Node:Slow-down, Previous:IO speed, Up:Performance

14.5 My ported program runs much slower!

Q: How come my program, which I ported from Borland/MS C and which doesn't use much I/O, still runs much slower under DJGPP?

A: Explore the following possible causes for this:

  1. You compiled the problem without optimizations. You should use at least -O2 to produce optimized code.

    If your program spends most of its time in a certain innermost loop, you should try enabling some of the optimization options which aren't enabled by -O2. Some of these are described in this FAQ, see speed-related optimization options.

  2. Your program extensively calls services other than I/O which require mode switch (like BIOS Int 10h, mouse services, etc.).

    You can tell how much your program switches to real mode by profiling your program. In the profile, look at the proportion of time your program spends in low-level library functions called __dpmi_int (which calls real-mode DOS/BIOS services) and __dj_movedata (which moves data between the transfer buffer and your program). If this proportion is large, try rewriting your program to minimize use of those functions which require a mode switch, even at a price of more computation (a mode switch usually eats up hundreds of CPU cycles).

  3. Your program might be running out of available physical memory and paging to disk. Watch the disk activity to find out whether this is the reason. If it is, you will have to configure your system differently (see system configuration), or change the way your program allocates memory.

    Sometimes, some device driver that uses extended memory takes up a significant portion of it, and leaves less for DJGPP programs, which then begin to page and slow down. For example, Novell Netware's VLM redirector and client software can use up to 0.5 MB of extended memory, even if you don't log into the network.
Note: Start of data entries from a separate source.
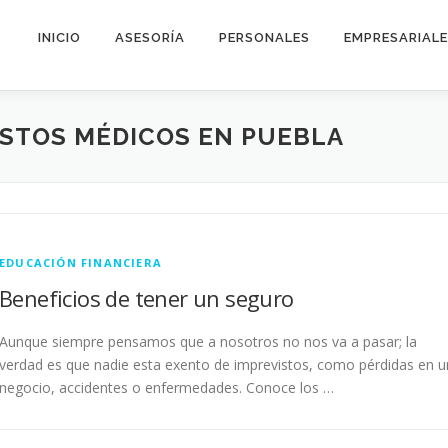
INICIO
ASESORÍA
PERSONALES
EMPRESARIAL
STOS MÉDICOS EN PUEBLA
EDUCACIÓN FINANCIERA
Beneficios de tener un seguro
Aunque siempre pensamos que a nosotros no nos va a pasar; la
verdad es que nadie esta exento de imprevistos, como pérdidas en u
negocio, accidentes o enfermedades. Conoce los …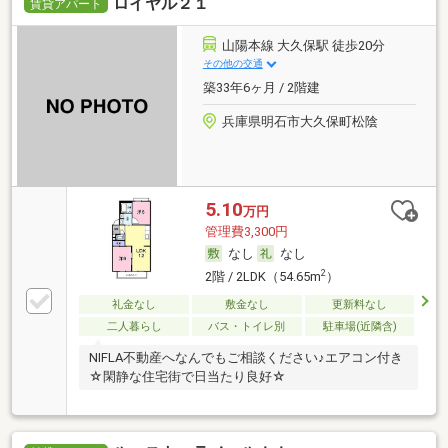
ロイヤル２１
賃貸アパート
山陽本線 大久保駅 徒歩20分
その他の交通
築33年6ヶ月 / 2階建
兵庫県明石市大久保町松陰
5.10
万円
管理費3,300円
なし
なし
2
2階 / 2LDK（54.65m
）
礼金なし
敷金なし
更新料なし
二人暮らし
バス・トイレ別
駐車場(近隣含)
NIFLA不動産へなんでもご相談ください♪エアコン付き
☆閑静な住宅街で日当たり良好☆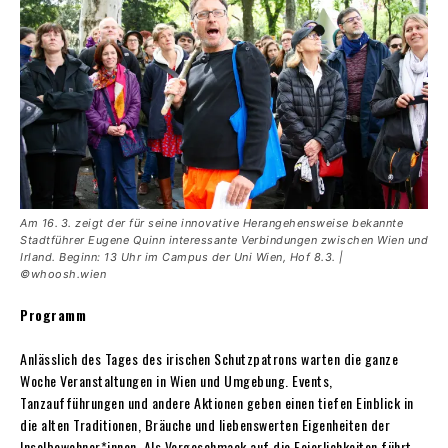
Am 16. 3. zeigt der für seine innovative Heran­gehensweise bekannte
Stadtführer Eugene Quinn interessante Verbindungen zwischen Wien und
Irland. Beginn: 13 Uhr im Campus der Uni Wien, Hof 8.3. |
©whoosh.wien
Programm
Anlässlich des Tages des irischen Schutzpatrons warten die ganze
Woche Veranstaltungen in Wien und Umgebung. Events,
Tanzaufführungen und andere Aktionen geben einen tiefen Einblick in
die alten Traditionen, Bräuche und liebenswerten Eigenheiten der
Inselbewohner*innen. Als Vorgeschmack auf die Feierlichkeiten führt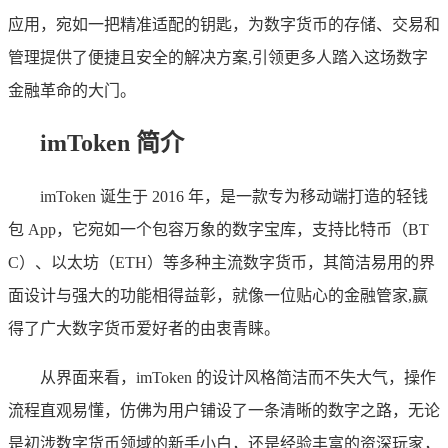
应用，宛如一把精准适配的钥匙，为数字货币的存储、交易和
管理提供了便捷且安全的解决方案,引领更多人踏入这场数字
金融革命的大门。
imToken 简介
imToken 诞生于 2016 年，是一款专为移动端打造的轻钱
包 App，它宛如一个包容万象的数字宝库，支持比特币（BT
C）、以太坊（ETH）等多种主流数字货币，其简洁易用的界
面设计与强大的功能相得益彰，就像一位贴心的金融管家,赢
得了广大数字货币爱好者的由衷青睐。
从界面来看，imToken 的设计风格简洁而不失大气，操作
流程直观易懂，仿佛为用户铺设了一条清晰的数字之路，无论
是初涉数字货币领域的新手小白，还是经验丰富的资深玩家，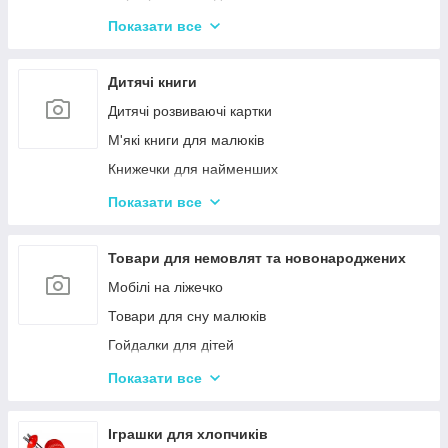
Іграшки з музичними ефектами
Показати все
Мозаїка для дітей
Машинки іграшкові для дітей
Дитячі книги
Дитяче кермо
Дитячі розвиваючі картки
Іграшка Неваляшка
М'які книги для малюків
Каталки з ручкою і на мотузочці
Книжечки для найменших
Розвиваючі килимки
Книги з наклейками
Показати все
Іграшки для ванної та купання малюків
Книжки для дошкільнят
Магнітна риболовля для дітей
Книги для дітей початкових класів
Товари для немовлят та новонароджених
Стрибуни для дітей
Книги для підлітків
Мобілі на ліжечко
Енциклопедії для дітей
Товари для сну малюків
Гойдалки для дітей
Дитячі горщики
Показати все
Брязкальця, підвіски
Розвиваючі килимки для немовлят
Іграшки для хлопчиків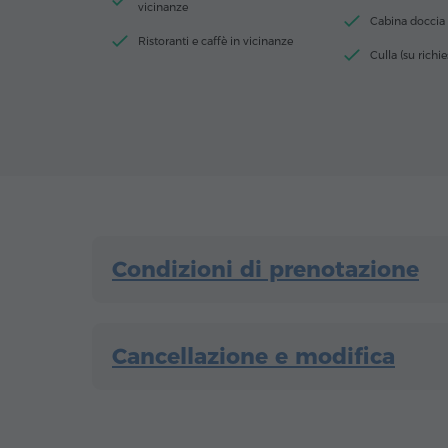
vicinanze
Cabina doccia
Ristoranti e caffè in vicinanze
Culla (su richie
Condizioni di prenotazione
Cancellazione e modifica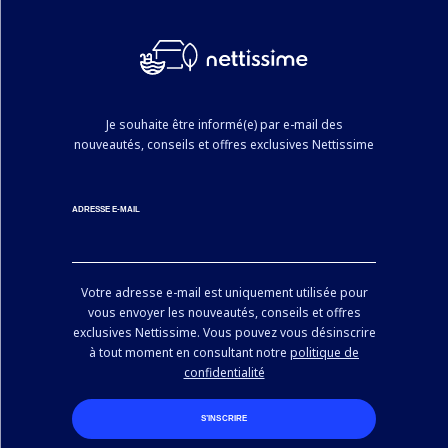
Je souhaite être informé(e) par e-mail des
nouveautés, conseils et offres exclusives Nettissime
ADRESSE E-MAIL
Votre adresse e-mail est uniquement utilisée pour
vous envoyer les nouveautés, conseils et offres
exclusives Nettissime. Vous pouvez vous désinscrire
à tout moment en consultant notre
politique de
confidentialité
S’INSCRIRE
A solution is not to load such resident software, or to buy more memory.

  4. Your program uses a lot of floating-point math, and you run it on a machine without an FPU. A tell-tale sign of this is that a function called __djgpp_exception_processor is high on the execution profile printed by Gprof. Due to the way FP emulation is implemented in DJGPP25, it might be significantly slower than the way real-mode DOS compilers handle it. The solution is either to rewrite your code so that it doesn't use floating-point code in its inner loops, or buy an FPU.
  5. Your program uses library functions/classes which are implemented less efficiently by DJGPP libc and the GNU C++ libraries. Or you might be a heavy user of functions which other compilers convert to inline code, while GCC doesn't inline most library functions. If this is the case, you will see those functions as "hot spots" on the program histogram produced by the Gprof profiler. If you find this to be the problem, write your own, optimized versions of those functions. It's best to write them as inline assembly functions, for maximum performance. If you find library functions which are inefficient, please inform the DJGPP news group by posting to the comp.os.msdos.djgpp news group, so this could be fixed by people who maintain the library.
  6. The size of the code/data in the innermost loop might be close to the size of the CPU cache (either L1 on-chip cache, or L2 cache on the motherboard). Compiling your program with a different compiler or a different combination of optimization options can cause the code to overflow the cache, which will dramatically affect the performance (usually, by a factor of 2). Running your program with the cache disabled will be instrumental to see whether this is your problem. If it is, try to rearrange your data/code, or use a different combination of optimization options.
  7. If the slow program was compiled for profiling (with the -pg switch), the slow-down might be due to a bug in the DJGPP library. See slow-down in profiled programs, for more about this.